** Activity **
Look below for the line that has "vous ferez au". Set down the lines from there through the line that has "l’organisation du laboratoire", exactly as written.
[Opening Available data section]
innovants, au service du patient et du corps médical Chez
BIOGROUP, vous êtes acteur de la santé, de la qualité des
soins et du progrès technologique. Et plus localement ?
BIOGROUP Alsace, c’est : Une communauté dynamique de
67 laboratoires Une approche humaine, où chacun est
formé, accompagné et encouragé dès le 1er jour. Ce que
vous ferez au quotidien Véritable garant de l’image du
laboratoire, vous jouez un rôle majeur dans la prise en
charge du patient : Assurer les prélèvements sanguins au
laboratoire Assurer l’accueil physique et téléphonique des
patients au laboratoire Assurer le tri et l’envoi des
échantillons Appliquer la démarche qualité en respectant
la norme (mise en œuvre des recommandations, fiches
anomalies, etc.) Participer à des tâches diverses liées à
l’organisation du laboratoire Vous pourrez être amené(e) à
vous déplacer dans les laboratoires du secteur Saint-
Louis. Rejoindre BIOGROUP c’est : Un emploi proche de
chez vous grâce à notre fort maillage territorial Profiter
[Closing Available data section]
** Solved problem **
vous ferez au quotidien Véritable garant de l’image du
laboratoire, vous jouez un rôle majeur dans la prise en
charge du patient : Assurer les prélèvements sanguins au
laboratoire Assurer l’accueil physique et téléphonique des
patients au laboratoire Assurer le tri et l’envoi des
échantillons Appliquer la démarche qualité en respectant
la norme (mise en œuvre des recommandations, fiches
anomalies, etc.) Participer à des tâches diverses liées à
l’organisation du laboratoire Vous pourrez être amené(e) à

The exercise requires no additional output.